◆ TASK DETAILS: Copy out the lines of the records below that run between the line holding "paperwork to cancel" and the line holding "Commission on China", inclusive, substituting "Aerial photographs" for "Satellite images" and leaving everything else unchanged.
_ _ _ _
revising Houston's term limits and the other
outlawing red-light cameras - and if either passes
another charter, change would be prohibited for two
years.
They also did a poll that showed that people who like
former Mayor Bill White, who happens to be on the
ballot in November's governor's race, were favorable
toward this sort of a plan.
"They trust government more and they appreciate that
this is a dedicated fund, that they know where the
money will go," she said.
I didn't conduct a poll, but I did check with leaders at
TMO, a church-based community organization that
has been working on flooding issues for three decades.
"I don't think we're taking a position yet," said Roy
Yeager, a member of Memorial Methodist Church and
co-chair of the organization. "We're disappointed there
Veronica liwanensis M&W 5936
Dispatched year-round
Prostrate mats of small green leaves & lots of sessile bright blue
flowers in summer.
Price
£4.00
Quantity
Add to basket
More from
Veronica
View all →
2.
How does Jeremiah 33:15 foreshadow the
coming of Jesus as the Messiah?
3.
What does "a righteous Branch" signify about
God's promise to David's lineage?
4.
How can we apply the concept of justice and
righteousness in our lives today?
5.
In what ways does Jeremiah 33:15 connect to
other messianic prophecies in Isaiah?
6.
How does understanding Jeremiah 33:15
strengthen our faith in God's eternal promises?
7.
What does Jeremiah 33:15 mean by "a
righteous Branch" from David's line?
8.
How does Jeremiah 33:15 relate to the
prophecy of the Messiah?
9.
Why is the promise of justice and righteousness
_ _ _ _
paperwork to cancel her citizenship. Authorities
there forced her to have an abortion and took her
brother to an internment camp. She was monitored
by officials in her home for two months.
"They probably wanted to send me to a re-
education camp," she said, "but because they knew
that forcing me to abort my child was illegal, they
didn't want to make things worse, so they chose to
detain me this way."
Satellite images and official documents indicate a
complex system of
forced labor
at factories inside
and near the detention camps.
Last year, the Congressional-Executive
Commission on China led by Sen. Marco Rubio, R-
_ _ _ _
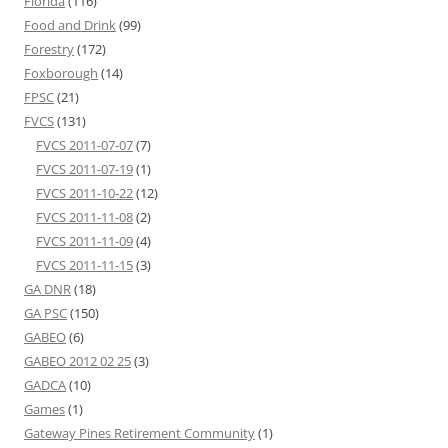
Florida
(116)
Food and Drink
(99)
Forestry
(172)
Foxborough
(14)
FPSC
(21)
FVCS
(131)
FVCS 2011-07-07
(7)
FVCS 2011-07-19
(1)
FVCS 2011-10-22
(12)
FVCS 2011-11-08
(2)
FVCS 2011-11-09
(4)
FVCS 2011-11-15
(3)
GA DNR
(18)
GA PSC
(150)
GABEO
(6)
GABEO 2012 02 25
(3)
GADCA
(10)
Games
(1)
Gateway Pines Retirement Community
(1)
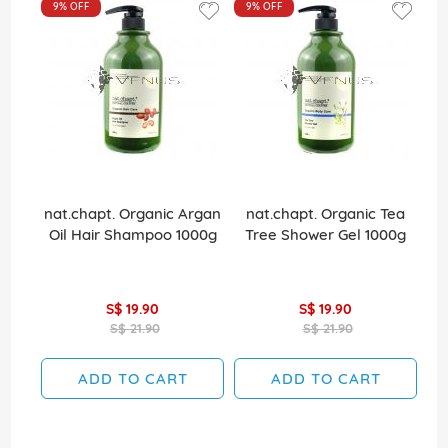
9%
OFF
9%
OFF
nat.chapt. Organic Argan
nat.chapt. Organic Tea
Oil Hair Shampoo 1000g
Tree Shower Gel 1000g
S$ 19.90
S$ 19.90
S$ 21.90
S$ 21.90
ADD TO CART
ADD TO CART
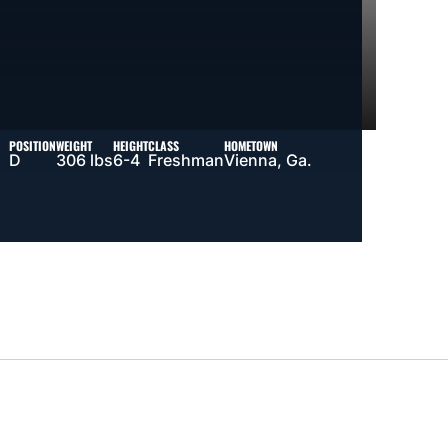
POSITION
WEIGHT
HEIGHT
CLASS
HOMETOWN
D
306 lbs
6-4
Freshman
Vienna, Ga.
_ _ _ _
◆ TASK RESULT:
paperwork to cancel her citizenship. Authorities
there forced her to have an abortion and took her
brother to an internment camp. She was monitored
by officials in her home for two months.
"They probably wanted to send me to a re-
education camp," she said, "but because they knew
that forcing me to abort my child was illegal, they
didn't want to make things worse, so they chose to
detain me this way."
Aerial photographs and official documents indicate a
complex system of
forced labor
at factories inside
and near the detention camps.
Last year, the Congressional-Executive
Commission on China led by Sen. Marco Rubio, R-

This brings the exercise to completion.